DATASET RECORDS Block Start

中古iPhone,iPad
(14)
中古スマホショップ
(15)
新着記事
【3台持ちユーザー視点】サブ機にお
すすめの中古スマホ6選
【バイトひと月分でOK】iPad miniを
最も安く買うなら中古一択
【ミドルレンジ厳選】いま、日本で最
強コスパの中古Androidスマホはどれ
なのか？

DATASET RECORDS Block End

### WHAT THIS TASK INVOLVES
Every record above is to be given again precisely.

### OUTPUT OF THE EXERCISE
中古iPhone,iPad
(14)
中古スマホショップ
(15)
新着記事
【3台持ちユーザー視点】サブ機にお
すすめの中古スマホ6選
【バイトひと月分でOK】iPad miniを
最も安く買うなら中古一択
【ミドルレンジ厳選】いま、日本で最
強コスパの中古Androidスマホはどれ
なのか？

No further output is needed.